Klein mavisi: Deneysel çalışmalarıyla adından söz ettiren yeni gerçekçi Fransız ressam Yves Klein, 19 yaşında sahilde arkadaşlarıyla beraber kumlara uzanmışken “İlk resmim mavi gökyüzü olacak” demiş. Klein, 1961’de mavinin kendine özgü bir tonunun patentini almış ve adına International Klein Blue (Uluslararası Klein Mavisi) demiş.
Klein mavisi
Van Gogh sarısı: Sarı deyince aklınıza hangi ressam geliyor? Evet, Van Gogh doğru yanıt. Sarıyı mutluluğun rengi olarak ifade eden ressam, 1880-90 yılları arasında yaptığı resimlerin çoğunda bu rengi kullandı.
Titian kızılı: 16’ncı yüzyılda Venedikli ve Hollandalı ressamlar çiçek resimlerinde arsenik sülfür kullanmaya başladı. Özellikle Titian, bazı resimlerindeki kadınların kızıl kahverengi saç buklelerini renklendirmek için bu minerali kullanmış. Bu renk bugün Titian kızılı olarak anılıyor.
Kadmiyum sarısı: İlk olarak 19’uncu yüzyılın başında keşfedilen bu pigment, zehirli olan kadmiyum sülfat elementinden imal ediliyor. 70’li yıllara kadar birçok endüstriyel üründe kullanılan pigment, uzunca bir süre özellikle dışavurumcu (ekspresyonist) ressamlar tarafından sıkça kullanıldı.

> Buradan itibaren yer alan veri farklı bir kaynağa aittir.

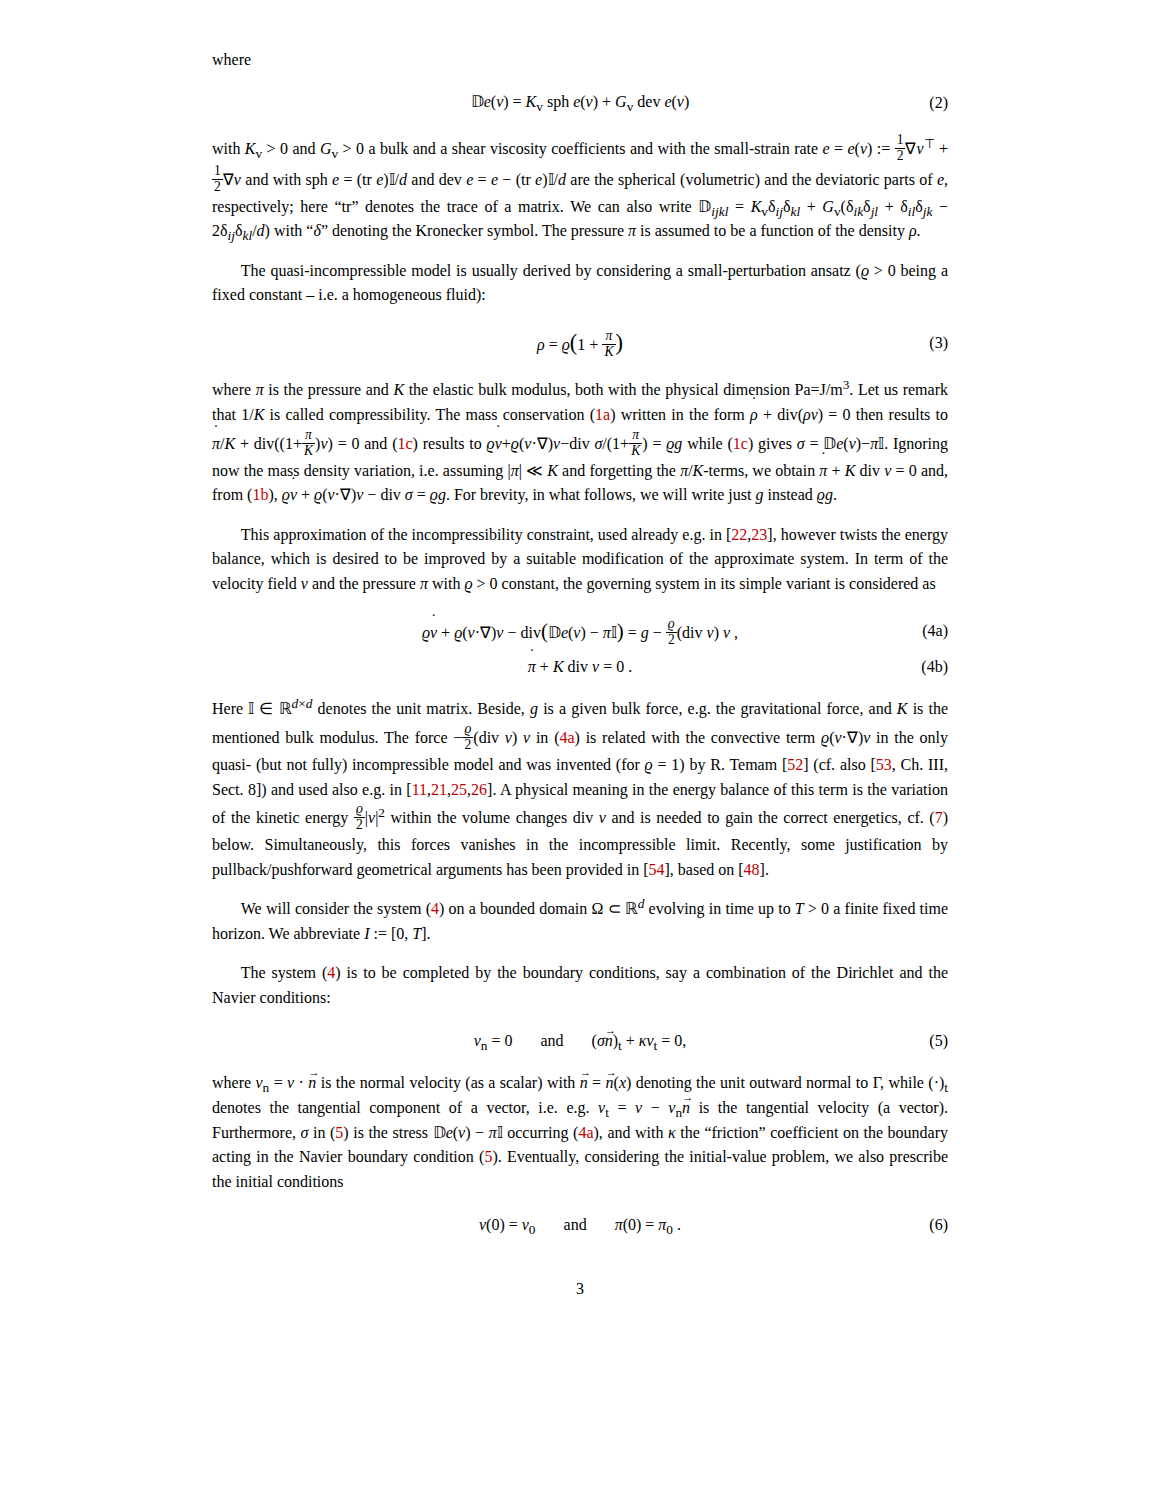where
𝔻e(v) = Kv sph e(v) + Gv dev e(v) (2)
with Kv > 0 and Gv > 0 a bulk and a shear viscosity coefficients and with the small-strain rate e = e(v) := 12∇v⊤ + 12∇v and with sph e = (tr e)𝕀/d and dev e = e − (tr e)𝕀/d are the spherical (volumetric) and the deviatoric parts of e, respectively; here “tr” denotes the trace of a matrix. We can also write 𝔻ijkl = Kvδijδkl + Gv(δikδjl + δilδjk − 2δijδkl/d) with “δ” denoting the Kronecker symbol. The pressure π is assumed to be a function of the density ρ.
The quasi-incompressible model is usually derived by considering a small-perturbation ansatz (ϱ > 0 being a fixed constant – i.e. a homogeneous fluid):
ρ = ϱ(1 + πK) (3)
where π is the pressure and K the elastic bulk modulus, both with the physical dimension Pa=J/m3. Let us remark that 1/K is called compressibility. The mass conservation (1a) written in the form ρ + div(ρv) = 0 then results to π/K + div((1+πK)v) = 0 and (1c) results to ϱv+ϱ(v·∇)v−div σ/(1+πK) = ϱg while (1c) gives σ = 𝔻e(v)−π 𝕀. Ignoring now the mass density variation, i.e. assuming |π| ≪ K and forgetting the π/K-terms, we obtain π + K div v = 0 and, from (1b), ϱv + ϱ(v·∇)v − div σ = ϱg. For brevity, in what follows, we will write just g instead ϱg.
This approximation of the incompressibility constraint, used already e.g. in [22,23], however twists the energy balance, which is desired to be improved by a suitable modification of the approximate system. In term of the velocity field v and the pressure π with ϱ > 0 constant, the governing system in its simple variant is considered as
ϱv + ϱ(v·∇)v − div(𝔻e(v) − π 𝕀) = g − ϱ 2(div v) v , (4a)
π + K div v = 0 . (4b)
Here 𝕀 ∈ ℝd×d denotes the unit matrix. Beside, g is a given bulk force, e.g. the gravitational force, and K is the mentioned bulk modulus. The force −ϱ 2(div v) v in (4a) is related with the convective term ϱ(v·∇)v in the only quasi- (but not fully) incompressible model and was invented (for ϱ = 1) by R. Temam [52] (cf. also [53, Ch. III, Sect. 8]) and used also e.g. in [11,21,25,26]. A physical meaning in the energy balance of this term is the variation of the kinetic energy ϱ 2|v|2 within the volume changes div v and is needed to gain the correct energetics, cf. (7) below. Simultaneously, this forces vanishes in the incompressible limit. Recently, some justification by pullback/pushforward geometrical arguments has been provided in [54], based on [48].
We will consider the system (4) on a bounded domain Ω ⊂ ℝd evolving in time up to T > 0 a finite fixed time horizon. We abbreviate I := [0, T].
The system (4) is to be completed by the boundary conditions, say a combination of the Dirichlet and the Navier conditions:
vn = 0 and (σn)t + κvt = 0, (5)
where vn = v · n is the normal velocity (as a scalar) with n = n(x) denoting the unit outward normal to Γ, while (·)t denotes the tangential component of a vector, i.e. e.g. vt = v − vnn is the tangential velocity (a vector). Furthermore, σ in (5) is the stress 𝔻e(v) − π 𝕀 occurring (4a), and with κ the “friction” coefficient on the boundary acting in the Navier boundary condition (5). Eventually, considering the initial-value problem, we also prescribe the initial conditions
v(0) = v0 and π(0) = π0 . (6)
3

Van Dyck kahverengisi: Flaman ressam Antony van Dyck’ın kullandığı kahve tonu bugün bu adla anılıyor.
Prusya mavisi: 1710’da keşfedilen renk, kobalt mavisine göre biraz yeşile çalar bir tonda. Koyu halde kırmızımtırak parıltılar veriyor. Sarıyla karıştırıldığı zaman parlak bir yeşil oluşturuyor.
Jennifer Aniston
Kurşuni gri (Payne grisi): İngilizlerin paynes-gray adını verdikleri bu renk, havanın ya da bulutların İngiltere’ye özel rengini belirtmekte kullandıkları bir renk.
Kehribar sarısı: Renk tayfında turuncu ile altın renginin arasında duran bir renk. Sarı, kahverengi ve kırmızının bir karışımı gibi. İlk kez 1500 yılında kullanılmış.
Kobalt mavisi: Kobalt oksit ile alüminyum oksitten yapılan bir pigment. Özellikle güzelim mavi-beyaz Çin porselenlerinde dokuzuncu yüzyılda kullanılmasıyla uluslararası bir üne kavuşmuş. Sonraları Turner, Renoir, Mone ve Van Gogh tarafından da çok kullanıldı.
İmparatorluk moru: İngilizce’de royal purple ya da tyrian purple olarak anılan bu koyu mor, antik dönemde mollusk adlı yumuşakçanın işlenmesiyle elde edilmiş. İşlemin aşırı yüksek maliyeti olması, bu boya ile üretilen eşyaların soyluların kullanabileceği derecede pahalı olmasına neden olmuş ve bu renk soyluluğu simgelediği için zamanla imparatorluk moru olarak adlandırılmış. Özellikle Bizans döneminde sık sık karşımıza çıkar.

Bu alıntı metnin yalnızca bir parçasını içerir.